Would you reproduce the listing exactly, leaving nothing out?

===============

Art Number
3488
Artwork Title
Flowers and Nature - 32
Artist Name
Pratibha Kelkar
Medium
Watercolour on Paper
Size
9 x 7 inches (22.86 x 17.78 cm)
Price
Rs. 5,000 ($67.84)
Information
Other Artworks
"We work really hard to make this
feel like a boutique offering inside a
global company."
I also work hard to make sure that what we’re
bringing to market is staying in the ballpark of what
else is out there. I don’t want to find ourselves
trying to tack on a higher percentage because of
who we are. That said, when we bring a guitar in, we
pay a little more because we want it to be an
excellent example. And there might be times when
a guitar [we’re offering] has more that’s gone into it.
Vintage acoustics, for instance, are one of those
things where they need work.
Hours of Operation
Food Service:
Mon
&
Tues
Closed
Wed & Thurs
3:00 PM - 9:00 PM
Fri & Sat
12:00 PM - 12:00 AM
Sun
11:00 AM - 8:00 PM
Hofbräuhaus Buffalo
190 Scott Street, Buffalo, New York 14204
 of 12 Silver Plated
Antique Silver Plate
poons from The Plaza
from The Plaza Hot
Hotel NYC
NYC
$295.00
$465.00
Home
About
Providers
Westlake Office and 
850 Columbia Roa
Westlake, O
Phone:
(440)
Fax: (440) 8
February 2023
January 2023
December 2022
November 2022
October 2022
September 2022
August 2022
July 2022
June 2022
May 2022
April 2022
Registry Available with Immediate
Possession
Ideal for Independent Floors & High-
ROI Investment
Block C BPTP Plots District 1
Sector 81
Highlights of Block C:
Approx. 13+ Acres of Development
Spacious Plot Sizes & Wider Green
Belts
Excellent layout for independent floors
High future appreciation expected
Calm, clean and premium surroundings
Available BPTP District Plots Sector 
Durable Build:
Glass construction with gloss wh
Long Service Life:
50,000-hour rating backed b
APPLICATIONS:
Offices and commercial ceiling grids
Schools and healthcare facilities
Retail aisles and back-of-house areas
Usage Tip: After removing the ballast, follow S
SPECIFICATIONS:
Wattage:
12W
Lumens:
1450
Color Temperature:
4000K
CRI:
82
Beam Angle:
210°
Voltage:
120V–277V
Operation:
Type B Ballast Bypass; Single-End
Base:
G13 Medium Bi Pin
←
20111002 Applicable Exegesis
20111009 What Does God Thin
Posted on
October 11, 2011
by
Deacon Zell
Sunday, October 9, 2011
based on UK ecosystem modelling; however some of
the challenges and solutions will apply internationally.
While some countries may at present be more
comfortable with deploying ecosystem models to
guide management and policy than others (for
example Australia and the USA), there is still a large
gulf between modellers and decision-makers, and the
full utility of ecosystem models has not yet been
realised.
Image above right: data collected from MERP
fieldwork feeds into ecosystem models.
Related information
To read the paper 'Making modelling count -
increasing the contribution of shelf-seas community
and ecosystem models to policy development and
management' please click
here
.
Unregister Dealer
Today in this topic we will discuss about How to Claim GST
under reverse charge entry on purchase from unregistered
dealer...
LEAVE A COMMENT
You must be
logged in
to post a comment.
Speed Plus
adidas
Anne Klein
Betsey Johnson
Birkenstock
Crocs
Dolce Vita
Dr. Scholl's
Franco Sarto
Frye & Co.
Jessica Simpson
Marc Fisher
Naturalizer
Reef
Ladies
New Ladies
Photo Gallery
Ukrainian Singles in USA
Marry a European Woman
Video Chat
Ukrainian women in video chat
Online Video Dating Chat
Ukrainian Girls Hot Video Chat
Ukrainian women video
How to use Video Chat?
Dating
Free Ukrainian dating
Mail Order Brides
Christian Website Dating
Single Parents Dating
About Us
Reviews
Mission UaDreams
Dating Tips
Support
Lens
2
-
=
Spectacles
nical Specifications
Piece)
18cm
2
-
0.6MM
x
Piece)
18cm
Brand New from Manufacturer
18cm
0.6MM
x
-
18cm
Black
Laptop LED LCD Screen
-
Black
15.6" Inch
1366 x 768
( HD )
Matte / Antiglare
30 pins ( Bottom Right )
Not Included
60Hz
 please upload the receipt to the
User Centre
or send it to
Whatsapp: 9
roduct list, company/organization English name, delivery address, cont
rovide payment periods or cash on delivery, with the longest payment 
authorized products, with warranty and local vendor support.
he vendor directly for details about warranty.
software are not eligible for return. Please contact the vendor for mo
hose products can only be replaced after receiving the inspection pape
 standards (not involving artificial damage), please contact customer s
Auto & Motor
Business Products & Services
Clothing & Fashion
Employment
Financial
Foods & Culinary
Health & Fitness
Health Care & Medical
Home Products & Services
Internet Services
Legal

===============

**ANSWER TO THE EXERCISE**
Art Number
3488
Artwork Title
Flowers and Nature - 32
Artist Name
Pratibha Kelkar
Medium
Watercolour on Paper
Size
9 x 7 inches (22.86 x 17.78 cm)
Price
Rs. 5,000 ($67.84)
Information
Other Artworks
"We work really hard to make this
feel like a boutique offering inside a
global company."
I also work hard to make sure that what we’re
bringing to market is staying in the ballpark of what
else is out there. I don’t want to find ourselves
trying to tack on a higher percentage because of
who we are. That said, when we bring a guitar in, we
pay a little more because we want it to be an
excellent example. And there might be times when
a guitar [we’re offering] has more that’s gone into it.
Vintage acoustics, for instance, are one of those
things where they need work.
Hours of Operation
Food Service:
Mon
&
Tues
Closed
Wed & Thurs
3:00 PM - 9:00 PM
Fri & Sat
12:00 PM - 12:00 AM
Sun
11:00 AM - 8:00 PM
Hofbräuhaus Buffalo
190 Scott Street, Buffalo, New York 14204
 of 12 Silver Plated
Antique Silver Plate
poons from The Plaza
from The Plaza Hot
Hotel NYC
NYC
$295.00
$465.00
Home
About
Providers
Westlake Office and 
850 Columbia Roa
Westlake, O
Phone:
(440)
Fax: (440) 8
February 2023
January 2023
December 2022
November 2022
October 2022
September 2022
August 2022
July 2022
June 2022
May 2022
April 2022
Registry Available with Immediate
Possession
Ideal for Independent Floors & High-
ROI Investment
Block C BPTP Plots District 1
Sector 81
Highlights of Block C:
Approx. 13+ Acres of Development
Spacious Plot Sizes & Wider Green
Belts
Excellent layout for independent floors
High future appreciation expected
Calm, clean and premium surroundings
Available BPTP District Plots Sector 
Durable Build:
Glass construction with gloss wh
Long Service Life:
50,000-hour rating backed b
APPLICATIONS:
Offices and commercial ceiling grids
Schools and healthcare facilities
Retail aisles and back-of-house areas
Usage Tip: After removing the ballast, follow S
SPECIFICATIONS:
Wattage:
12W
Lumens:
1450
Color Temperature:
4000K
CRI:
82
Beam Angle:
210°
Voltage:
120V–277V
Operation:
Type B Ballast Bypass; Single-End
Base:
G13 Medium Bi Pin
←
20111002 Applicable Exegesis
20111009 What Does God Thin
Posted on
October 11, 2011
by
Deacon Zell
Sunday, October 9, 2011
based on UK ecosystem modelling; however some of
the challenges and solutions will apply internationally.
While some countries may at present be more
comfortable with deploying ecosystem models to
guide management and policy than others (for
example Australia and the USA), there is still a large
gulf between modellers and decision-makers, and the
full utility of ecosystem models has not yet been
realised.
Image above right: data collected from MERP
fieldwork feeds into ecosystem models.
Related information
To read the paper 'Making modelling count -
increasing the contribution of shelf-seas community
and ecosystem models to policy development and
management' please click
here
.
Unregister Dealer
Today in this topic we will discuss about How to Claim GST
under reverse charge entry on purchase from unregistered
dealer...
LEAVE A COMMENT
You must be
logged in
to post a comment.
Speed Plus
adidas
Anne Klein
Betsey Johnson
Birkenstock
Crocs
Dolce Vita
Dr. Scholl's
Franco Sarto
Frye & Co.
Jessica Simpson
Marc Fisher
Naturalizer
Reef
Ladies
New Ladies
Photo Gallery
Ukrainian Singles in USA
Marry a European Woman
Video Chat
Ukrainian women in video chat
Online Video Dating Chat
Ukrainian Girls Hot Video Chat
Ukrainian women video
How to use Video Chat?
Dating
Free Ukrainian dating
Mail Order Brides
Christian Website Dating
Single Parents Dating
About Us
Reviews
Mission UaDreams
Dating Tips
Support
Lens
2
-
=
Spectacles
nical Specifications
Piece)
18cm
2
-
0.6MM
x
Piece)
18cm
Brand New from Manufacturer
18cm
0.6MM
x
-
18cm
Black
Laptop LED LCD Screen
-
Black
15.6" Inch
1366 x 768
( HD )
Matte / Antiglare
30 pins ( Bottom Right )
Not Included
60Hz
 please upload the receipt to the
User Centre
or send it to
Whatsapp: 9
roduct list, company/organization English name, delivery address, cont
rovide payment periods or cash on delivery, with the longest payment 
authorized products, with warranty and local vendor support.
he vendor directly for details about warranty.
software are not eligible for return. Please contact the vendor for mo
hose products can only be replaced after receiving the inspection pape
 standards (not involving artificial damage), please contact customer s
Auto & Motor
Business Products & Services
Clothing & Fashion
Employment
Financial
Foods & Culinary
Health & Fitness
Health Care & Medical
Home Products & Services
Internet Services
Legal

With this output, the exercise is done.